### Problem to solve
What follows is a set of records; repeat them exactly, without the pictures.

### Exercise input
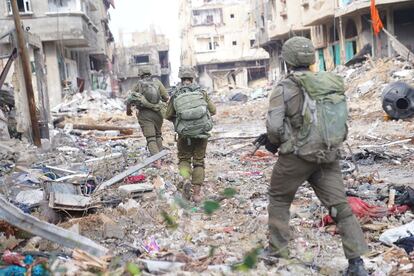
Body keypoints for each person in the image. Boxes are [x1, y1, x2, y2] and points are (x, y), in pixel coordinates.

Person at [261, 36, 369, 276]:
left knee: (279, 199)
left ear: (287, 60)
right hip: (328, 154)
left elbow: (274, 128)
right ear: (311, 58)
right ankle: (356, 263)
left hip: (296, 158)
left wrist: (279, 142)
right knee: (340, 206)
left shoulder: (285, 86)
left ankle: (278, 251)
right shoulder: (328, 82)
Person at [165, 66, 216, 202]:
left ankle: (186, 179)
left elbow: (168, 114)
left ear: (180, 77)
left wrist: (180, 121)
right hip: (201, 133)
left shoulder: (176, 93)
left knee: (184, 159)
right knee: (199, 162)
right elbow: (213, 110)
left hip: (184, 134)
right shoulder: (201, 92)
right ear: (193, 77)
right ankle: (197, 194)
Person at [126, 68, 169, 158]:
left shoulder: (138, 84)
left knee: (151, 138)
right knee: (158, 135)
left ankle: (157, 161)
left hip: (144, 114)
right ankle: (161, 157)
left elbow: (130, 99)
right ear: (150, 74)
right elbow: (166, 97)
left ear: (140, 75)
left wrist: (128, 111)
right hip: (158, 113)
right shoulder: (157, 82)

### Your response
Body keypoints for each person in the image. Boxes are [x1, y1, x2, y2] and points are (x, y), in pixel coordinates.

Person at [261, 36, 369, 276]:
left knee: (279, 199)
left ear: (287, 60)
right hip: (328, 154)
left elbow: (274, 128)
right ear: (311, 58)
right ankle: (356, 263)
left hip: (296, 158)
left wrist: (279, 142)
right knee: (340, 206)
left shoulder: (285, 86)
left ankle: (278, 251)
right shoulder: (328, 82)
Person at [165, 66, 216, 202]:
left ankle: (186, 179)
left elbow: (168, 114)
left ear: (180, 77)
left wrist: (180, 121)
right hip: (201, 133)
left shoulder: (176, 93)
left knee: (184, 159)
right knee: (199, 162)
right elbow: (213, 110)
left hip: (184, 134)
right shoulder: (201, 92)
right ear: (193, 77)
right ankle: (197, 194)
Person at [126, 68, 169, 158]:
left shoulder: (138, 84)
left knee: (151, 138)
right knee: (158, 135)
left ankle: (157, 161)
left hip: (144, 114)
right ankle: (161, 157)
left elbow: (130, 99)
right ear: (150, 74)
right elbow: (166, 97)
left ear: (140, 75)
left wrist: (128, 111)
right hip: (158, 113)
right shoulder: (157, 82)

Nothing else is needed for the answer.